2007 Sejong Writing Competition

Winning Entries :: Essays :: Junior first place

Building bridges between generations
Eunice Lee

My parents gave me the look. The look they gave me when I was not studying. The disappointment in their faces was pretty obvious; they wanted me to finish another ten pages. Secretly I yelled in my head, “This is my summer vacation!” The inner me plotted to throw my textbooks at my neighbor’s vicious pit bull. I put on my poker face but emotionally sulked back to my desk. I imagined what my future life would be like; going to an IVY League College winning numerous prestigious awards, but instead, I would be wanting my passion for freelance writing and missioning to grow. Just as my head was nodding off, I snapped back into reality, realizing my future plans to travel the world were definitely going down the drain.

Recently, I went to the Atlantic Opening Taekwondo Championships where I competed in poomse (forms). I remember myself, standing among the busy crowd listening vaguely to the opening speech Master Han, from our Academy, was giving. As Master Han introduced each dojang master from at least five different states, everyone quieted down. Afterwards, a group of women came out to sing the Star Spangled Banner in acapella version. I remember those women harmonizing, not missing a single rhythm and the tone of their voices balanced. As soon as the last voice ceased, the spectators jumped up to their feet and gave a standing ovation. When the noise was brought down, a floating pink blossom swept up the stairs. While I strained my eyes to see clearer, Master Han introduced his sister-in-law. She gracefully took the mike and started singing the National Korean Anthem.

It struck me then, not with the beautiful story and spirit of the song, but with the deep, satisfying meaning it had to go with it. The words tell about the rare and radiant beauty of Korea: how Naamsaan’s pine trees are like armor, how the Tong Hai Sea and Pakdoo Mountain stand firm no matter what tries to penetrate, and how God will bless Korea forever. I remember getting goose bumps and a strange filling sensation that seared my body with chills. Toward the last part of the anthem, I scanned the crowd until my eyes rested on my father’s face. He was standing up, with his back hunched over from years of labor and his eyes lost and preoccupied faraway in his mind. His roughened hands were at his side, looking lonely.

I ran to his seat where he barely even noticed me as I grasped his hand. Just by looking into the rivulets of wrinkles in it, I could see the stories he had along with the hardships he had gone through.
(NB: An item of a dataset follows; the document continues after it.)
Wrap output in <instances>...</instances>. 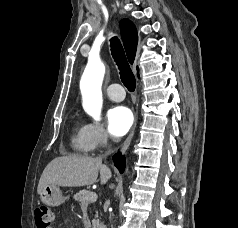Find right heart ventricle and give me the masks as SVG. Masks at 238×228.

Plunging into a moment of past experiences, I pictured his life with the childhood tales he had told me when he was my age. I imagined the harsh and severe winters in Korea, where he and his siblings had to warm up icy water on the stove for hours before being able to bathe. With no car in that generation, I thought of my dad walking around Seoul with one pair of worn rubber shoes and only his school uniform to wear. Then I suddenly thought of my life, and how I could get hot water in just seconds before getting cranky because I wasted all of it and how I complained that I don’t have enough shoes when I have four pairs along with outfits to go with them. I was amazed at the fact that after my ignorance and rebelling against them, they still loved me enough to tell me to go do some more workbook pages. I finally understood that working right now would pay off in the future.

I realized that my new respect for the authority of these two people came from their self-control and the ability to silence me. They silenced me not always physically by words, but with their experiences; humbling all the times I had ‘endured’. The effort they put in to support me amounts to so much and I know now that it is only by their love that keeps them from kicking me out. I want to make them proud, not from memorizing textbooks with the countless levels of algebra, but for all of the times they had scolded me and taught me the right way to live. I have no clue how much they do without telling me, but I definitely know that what I become in the future will branch off from their positive influence on me and I will make them proud by showing how much I learned from them.